Clinical Perspective and Pathology

This group of acute and chronic diseases is one that arises within myeloid elements of the hematopoietic system. Chronic lymphocytic leukemia is classified with the lymphomas. Myeloid leukemia is essentially a disease of the bone marrow, and its principle manifestation is in that “organ system” and the peripheral blood.^9,10 This disease occurs in all age groups, with specific tendencies depending on the exact type of leukemia encountered.

The tendency for greater or lesser degrees of extramedullary disease varies somewhat with the type of leukemia. Extramedullary localized tumor cell collections as a manifestation of myeloid leukemias are most properly called granulocytic sarcomas (Fig. 28.4). The old term chloroma should be abandoned. Other terms used include extramedullary myeloblastic tumor, myelosarcoma, myeloblastoma, and myeloid sarcoma in the myeloid leukemias.

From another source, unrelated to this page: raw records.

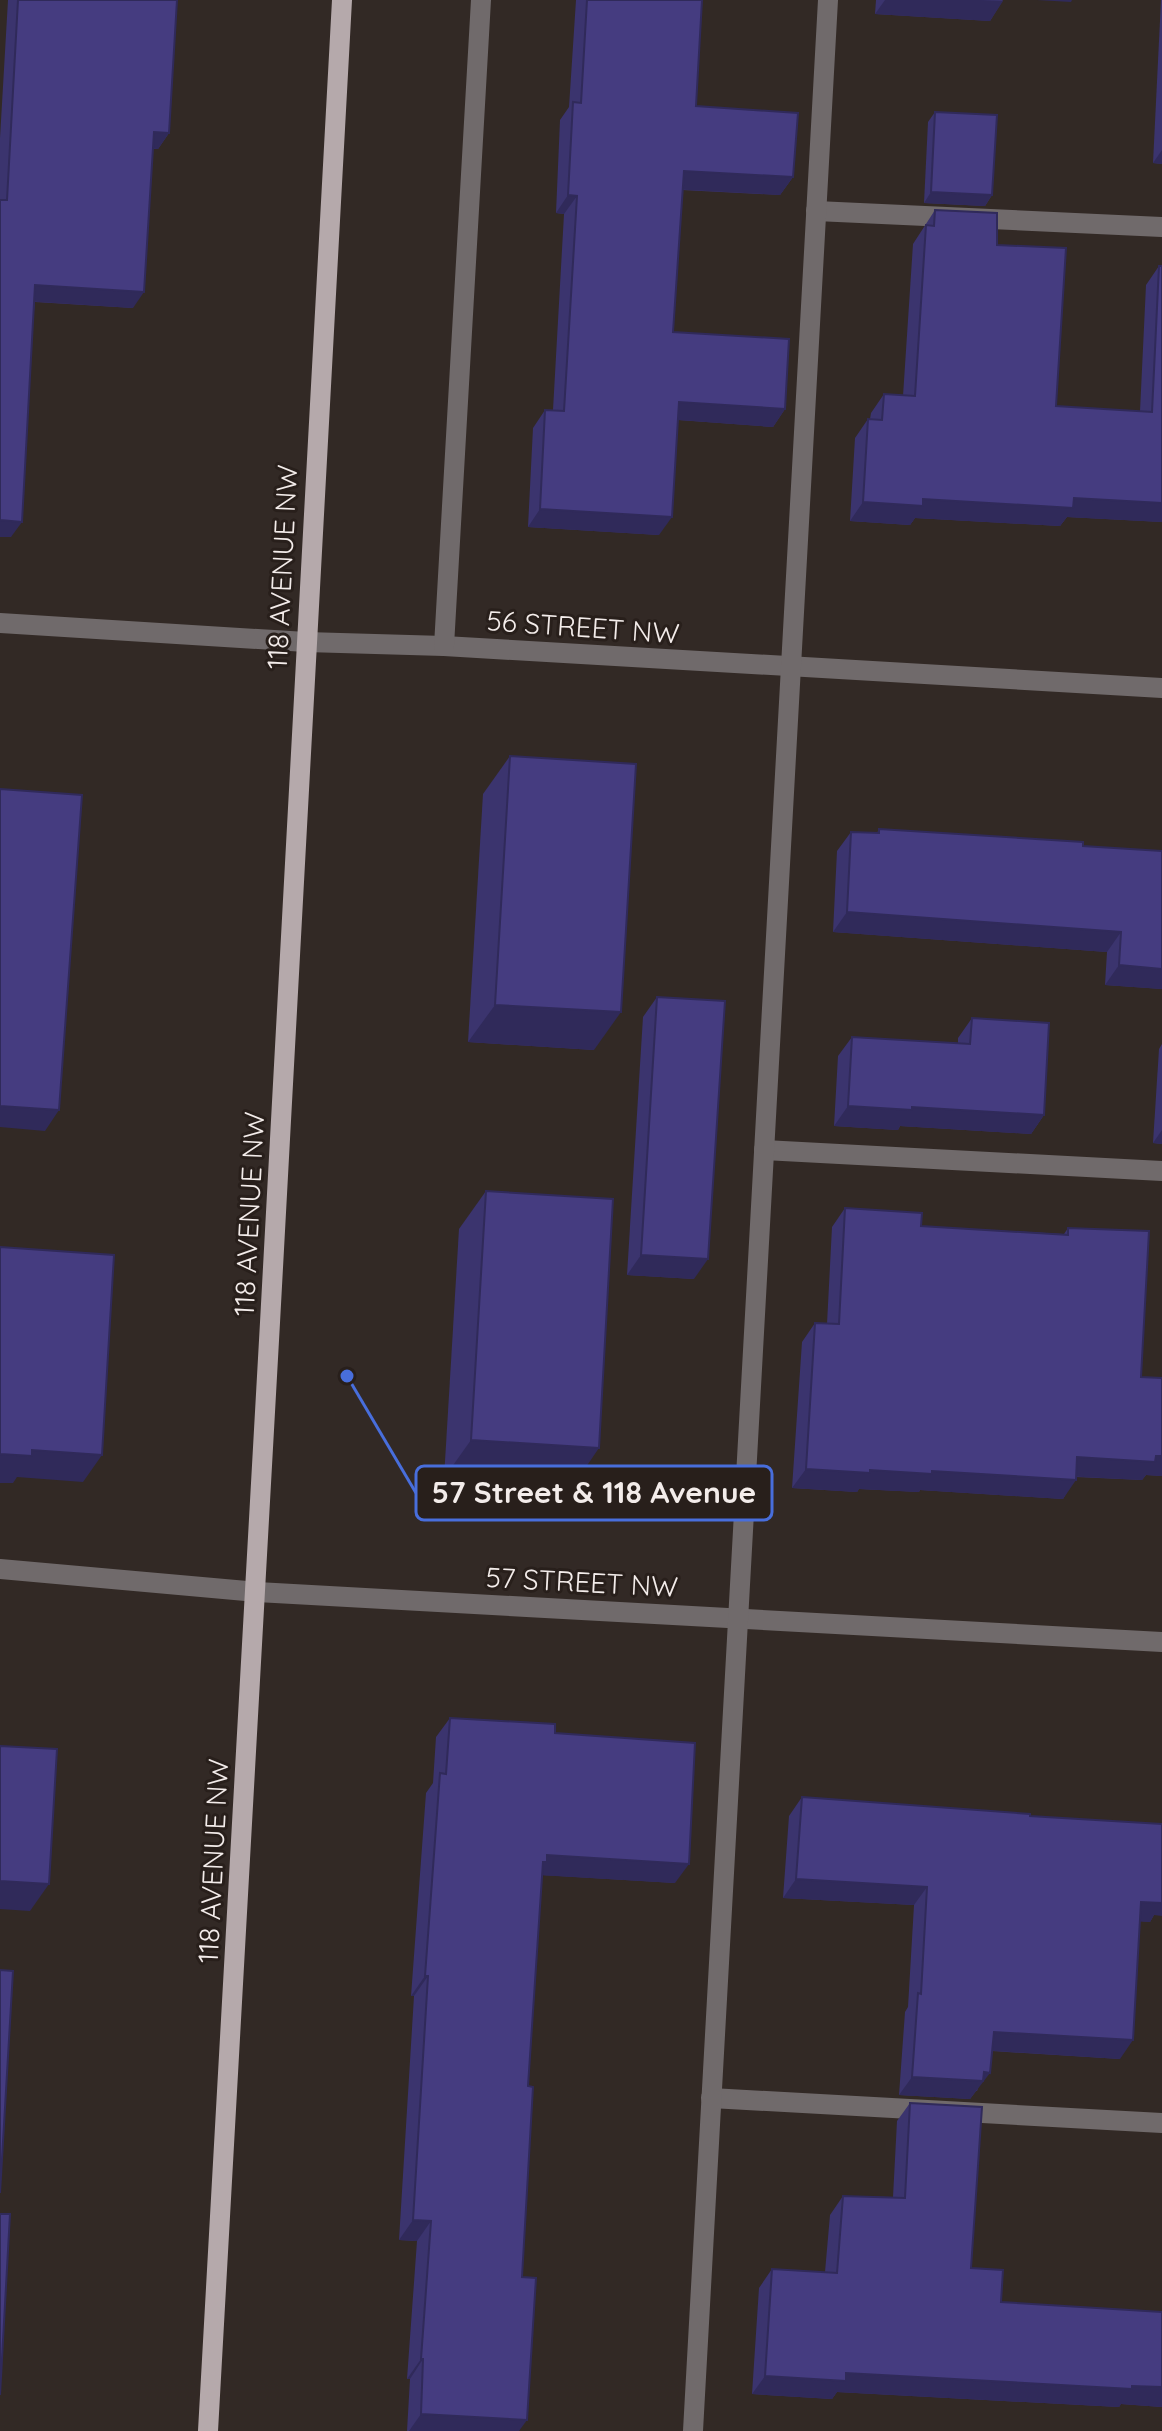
<svg xmlns="http://www.w3.org/2000/svg" width="1162" height="2431" viewBox="0 0 1162 2431" font-family="Quicksand,sans-serif">
  <rect width="100%" height="100%" fill="#322925"/>
  <g fill="none" stroke-linecap="round" stroke-linejoin="round">
    <g stroke="#706a6b" stroke-width="20">
      <path d="M816,211L1162,227"/>
      <path d="M0,623L306,642L444,646L1162,688"/>
      <path d="M444,646L481,0"/>
      <path d="M764,1150L1162,1171"/>
      <path d="M0,1569L257,1592L1162,1642"/>
      <path d="M711,2098L1162,2123"/>
      <path d="M693,2431L828,0"/>
    </g>
    <path stroke="#b5a9ab" stroke-width="20" d="M208,2431C256,1621 296,810 342,0"/>
  </g>
  <g fill="#3b346e">
    <path d="M8,0H177L169,133L158,149H153L133,308L35,302L11,537H0V138Z"/>
    <path d="M576,0H702L696,106L793,177L780,195L682,190L673,332L785,409L773,427L678,420L659,535L528,527L533,428L545,410H553L564,214L556,213L560,120L569,107Z"/>
    <path d="M876,0H1003L990,21L875,14Z"/>
    <path d="M1161,0H1162V164L1153,163Z"/>
    <path d="M935,112L992,195L985,206L924,203L928,122Z"/>
    <path d="M935,210L997,245L1056,406L1140,411L1146,285L1159,266H1162V522L1067,517L1060,526L915,518L910,525L850,521L855,438L868,419H870L871,413L884,394L903,396L913,244Z"/>
    <path d="M510,756L594,1050L468,1042L483,794Z"/>
    <path d="M879,829L1083,846L1162,851V989L1105,985L1107,952L833,932L837,851L851,832L877,833Z"/>
    <path d="M657,997L694,1279L627,1275L643,1017Z"/>
    <path d="M972,1018L1044,1115L1031,1134L900,1126L898,1130L834,1126L838,1056L852,1037L958,1043V1038Z"/>
    <path d="M1162,1044V1144L1153,1143L1159,1049Z"/>
    <path d="M486,1191L573,1486L444,1478L459,1229Z"/>
    <path d="M845,1208L921,1226L1064,1234L1068,1228L1141,1377L1162,1378V1476L1146,1475L1142,1480L1076,1477L1063,1499L920,1490L919,1492L859,1489L857,1492L792,1488L802,1342L815,1323L827,1324L832,1227Z"/>
    <path d="M450,1718L555,1733L675,1883L542,1875L528,2086L522,2277L519,2431H407L410,2379H407L417,2241L399,2240L414,1996H411L426,1793L433,1783L436,1737Z"/>
    <path d="M802,1797L1030,1816L1154,1915L1150,1922L1140,1921L1120,2059L992,2051L977,2091H976L970,2099L899,2095L905,2012L908,2007L914,1905L783,1898L789,1816Z"/>
    <path d="M910,2103L971,2268L1001,2302L1162,2312V2407L1121,2404L1119,2407L837,2392L832,2399L752,2394L759,2288L772,2269L825,2272L830,2215L843,2196L893,2197L897,2121Z"/>
  </g>
  <g fill="#302a5a">
    <path d="M885,0H980L1003,1L990,21L875,14Z"/>
    <path d="M1037,0H1072L1071,2Z"/>
    <path d="M154,132L169,133L158,149L143,148Z"/>
    <path d="M1162,150V164L1153,163Z"/>
    <path d="M684,171L793,177L780,195L671,189Z"/>
    <path d="M931,192L992,195L985,206L924,203Z"/>
    <path d="M568,195L577,196L564,214L556,213Z"/>
    <path d="M35,285L144,292L133,308L24,301Z"/>
    <path d="M679,402L785,409L773,427L666,419Z"/>
    <path d="M1074,498L1162,503V522L1067,517L1060,526L915,518L910,525L850,521L863,502L923,499Z"/>
    <path d="M540,509L672,517L659,535L528,527Z"/>
    <path d="M0,520L22,522L11,537H0Z"/>
    <path d="M847,912L1121,932L1107,952L833,932Z"/>
    <path d="M1119,965L1162,969V989L1105,985Z"/>
    <path d="M495,1005L621,1012L594,1050L468,1042Z"/>
    <path d="M0,1106L59,1110L45,1131L0,1127Z"/>
    <path d="M848,1106L912,1107L1044,1115L1031,1134L900,1126L898,1130L834,1126Z"/>
    <path d="M1162,1130V1144L1153,1143Z"/>
    <path d="M641,1255L708,1259L694,1279L627,1275Z"/>
    <path d="M471,1440L599,1448L573,1486L444,1478Z"/>
    <path d="M32,1450L102,1455L83,1482L17,1477L13,1483H0V1454Z"/>
    <path d="M1156,1456H1162V1476L1146,1475L1142,1480L1064,1476L1077,1457Z"/>
    <path d="M806,1469L932,1471L1076,1480L1063,1499L920,1490L919,1492L859,1489L857,1492L792,1488Z"/>
    <path d="M547,1855L689,1864L675,1883L538,1875Z"/>
    <path d="M796,1879L927,1887L914,1905L783,1898Z"/>
    <path d="M0,1881L49,1884L30,1911L0,1909Z"/>
    <path d="M1162,1898V1916L1154,1915L1150,1922L1128,1921L1141,1902Z"/>
    <path d="M425,1976H428L414,1996H411Z"/>
    <path d="M994,2032L1133,2040L1120,2059L981,2050Z"/>
    <path d="M984,2072L990,2073L970,2099L899,2095L912,2077Z"/>
    <path d="M413,2220L431,2221L417,2241L399,2240Z"/>
    <path d="M421,2359H423L410,2379H407Z"/>
    <path d="M846,2373L1162,2387V2407L1121,2404L1119,2407L837,2392L832,2399L752,2394L765,2376Z"/>
    <path d="M421,2414L527,2420L519,2431H409Z"/>
  </g>
  <g fill="#453c80" stroke="#302a5a" stroke-width="2">
    <path d="M18,0H177L169,133L154,132L144,292L35,285L22,522L0,520V200H7Z"/>
    <path d="M587,0H702L696,106L798,113L793,177L684,171L673,332L789,339L785,409L679,402L672,517L540,509L545,410L564,411L577,196L568,195L573,102L581,103Z"/>
    <path d="M935,112L997,115L992,195L931,192Z"/>
    <path d="M935,210L997,213V245L1066,248L1056,406L1152,412L1159,266H1162V503L1074,498L1073,508L923,499V506L863,502L868,419L882,420L884,394L915,396L926,225L934,226Z"/>
    <path d="M510,756L636,764L621,1012L495,1005Z"/>
    <path d="M0,789L82,795L59,1110L0,1106Z"/>
    <path d="M879,829L1083,842V846L1162,851V969L1119,965L1121,932L847,912L851,832L879,833Z"/>
    <path d="M657,997L725,1001L708,1259L641,1255Z"/>
    <path d="M972,1018L1049,1023L1044,1115L912,1107V1110L848,1106L852,1037L970,1044Z"/>
    <path d="M486,1191L613,1199L599,1448L471,1440Z"/>
    <path d="M845,1208L922,1213L921,1226L1068,1235V1228L1149,1231L1141,1377L1162,1378V1456H1156L1155,1462L1077,1457L1076,1480L932,1471V1474L870,1470V1473L806,1469L815,1323L839,1324Z"/>
    <path d="M0,1247L114,1255L102,1455L32,1450V1456L0,1454Z"/>
    <path d="M450,1718L555,1724V1733L695,1743L689,1864L547,1855V1862H543L528,2086L533,2087L522,2277L536,2278L527,2420L421,2414L423,2359H421L431,2221L413,2220L428,1976H425L440,1773L446,1774Z"/>
    <path d="M0,1746L57,1749L49,1884L0,1881Z"/>
    <path d="M802,1797L1030,1814V1816L1162,1824V1903L1141,1902L1133,2040L994,2032L990,2073L984,2072L983,2081L912,2077L918,1993L921,1994L927,1887L796,1879Z"/>
    <path d="M0,1970L13,1971L0,2193Z"/>
    <path d="M910,2103L982,2107L971,2268L1003,2270L1001,2302L1162,2312V2387L1132,2386V2389L846,2373V2381L765,2376L772,2269L837,2273L843,2196L905,2198Z"/>
    <path d="M0,2214H10L0,2395Z"/>
  </g>
  <g text-anchor="middle" stroke-width="6" stroke-linejoin="round" paint-order="stroke">
    <g font-size="28" fill="#f3ecea" stroke="#281f1b">
      <text transform="translate(282 567) rotate(-87)" y="10">118 AVENUE NW</text>
      <text transform="translate(583 627) rotate(4)" y="10">56 STREET NW</text>
      <text transform="translate(249 1214) rotate(-87)" y="10">118 AVENUE NW</text>
      <text transform="translate(582 1582) rotate(3)" y="10">57 STREET NW</text>
      <text transform="translate(213 1861) rotate(-87)" y="10">118 AVENUE NW</text>
    </g>
  </g>
  <path fill="none" stroke="#486edc" stroke-width="3" d="M347 1376L416 1493"/>
  <circle fill="#486edc" stroke="#281f1b" stroke-width="3" cx="347" cy="1376" r="8"/>
  <rect fill="#281f1b" stroke="#486edc" stroke-width="3" x="416" y="1466" width="356" height="54" rx="8"/>
  <g font-size="30" text-anchor="middle" font-weight="bold" fill="#f3ecea">
    <text x="594" y="1503">57 Street &amp; 118 Avenue</text>
  </g>
</svg>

FIGURE 28.4. Four patients with localized manifestations of leukemia. A, B: Contrast-enhanced computed tomography (CECT) of a patient with granulocytic sarcoma of the left maxillary sinus that destroys bone and infiltrates the fat pad posterior to the maxillary sinus (arrows). B: Infiltration along the superior wall of the maxillary sinus into the orbit and the lateral wall of the maxillary sinus is present (arrows). C, D: A patient with bilateral granulocytic sarcomas of the orbit. Changes are much more prominent on the left compared to the right.The contrast-enhanced T1-weighted magnetic resonance image (C) shows infiltrating masses on both sides (arrows) and an enlarged orbital vein (arrow) on the left.The T2-weighted image (D) shows the process to be less intense than brain. E: CECT of a patient with granulocytic sarcoma right maxillary sinus producing an expanded experience (arrows) of the sinus mimicking mucocele. F–H: Computed tomography study of a patient with leukemic infiltration of the mandible presenting with loose teeth and gingival soreness. F: The bone window shows erosion of the buccal and lingual cortex (arrowheads) and infiltration of the narrow space (arrows) between the affected teeth. G: The soft tissue windows show infiltration of the normally fatty marrow space (arrows). H: CECT showing enlarged lymph nodes (arrows) related to the leukemia.